A total of 152 pharmacists from 9 provinces and 1 territory participated in the survey (Figure 1). Prince Edward Island, the Northwest Territories, and Nunavut were not represented. The largest proportion of respondents was from Ontario (64/152 [42.1%]), followed by Alberta (22/152 [14.5%]), British Columbia, and Nova Scotia (17/152 each [11.2%]). The majority of participants represented individual hospitals (114/152 [75.0%]), evenly divided between teaching or tertiary care and community or general hospitals. Two participants commented that they represented pediatric hospitals. Since some respondents did not answer all of the survey questions, the denominator for some of the questions was less than 152.
····················
Brief 1
Please list every province that the pharmacist survey passage names with a count of respondents.
Brief 2
Write the next few sentences of the pharmacist survey passage, picking up after its last sentence.
The stored data that comes next has no connection to the pharmacist survey passage.

Stored data:
····················
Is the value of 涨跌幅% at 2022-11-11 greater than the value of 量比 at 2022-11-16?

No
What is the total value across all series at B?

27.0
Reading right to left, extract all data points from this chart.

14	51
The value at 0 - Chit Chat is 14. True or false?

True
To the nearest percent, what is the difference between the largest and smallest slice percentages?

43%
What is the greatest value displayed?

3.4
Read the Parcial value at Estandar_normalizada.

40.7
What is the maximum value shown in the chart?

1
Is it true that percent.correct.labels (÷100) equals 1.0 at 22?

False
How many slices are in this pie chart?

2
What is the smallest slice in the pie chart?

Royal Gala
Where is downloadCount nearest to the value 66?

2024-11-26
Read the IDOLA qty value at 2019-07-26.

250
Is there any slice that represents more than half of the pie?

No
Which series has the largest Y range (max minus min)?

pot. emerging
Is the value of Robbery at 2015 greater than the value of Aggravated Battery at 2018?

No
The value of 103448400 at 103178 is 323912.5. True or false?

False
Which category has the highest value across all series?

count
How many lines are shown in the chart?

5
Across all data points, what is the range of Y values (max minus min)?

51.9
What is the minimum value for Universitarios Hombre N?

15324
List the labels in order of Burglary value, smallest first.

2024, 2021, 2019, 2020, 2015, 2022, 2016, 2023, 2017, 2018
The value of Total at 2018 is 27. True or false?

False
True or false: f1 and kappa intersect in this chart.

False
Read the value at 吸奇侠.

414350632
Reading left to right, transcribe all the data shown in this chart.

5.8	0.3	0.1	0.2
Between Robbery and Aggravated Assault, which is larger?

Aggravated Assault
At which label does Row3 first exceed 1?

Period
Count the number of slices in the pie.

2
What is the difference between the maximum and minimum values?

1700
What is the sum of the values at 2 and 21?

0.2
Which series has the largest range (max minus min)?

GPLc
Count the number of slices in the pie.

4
····················
Task response 1
Ontario, Alberta, British Columbia, Nova Scotia

Task response 2
When asked about their level of concern regarding the Health Canada and manufacturer warnings, the vast majority of respondents (149/152 [98.0%]) indicated that they had an opinion, with responses ranging from “unconcerned” to “very concerned”. Of the 129 (84.9%) respondents who had concerns, 43 (33.3%) were very concerned and 86 (66.7%) were somewhat concerned. However, only 39 (25.7%) of the 152 respondents agreed that the 48-h window for calcium avoidance described in the Health Canada Notice to Hospitals should be strictly heeded (Figure 2). Of these 39 respondents, 24 (61.5%) agreed and 15 (38.5%) strongly agreed with strict adherence to the 48-h window. In contrast, about half (77 [50.7%]) of the respondents thought that the 48-h window for calcium avoidance did not require strict adherence. The remaining 36 respondents (23.7%) were undecided.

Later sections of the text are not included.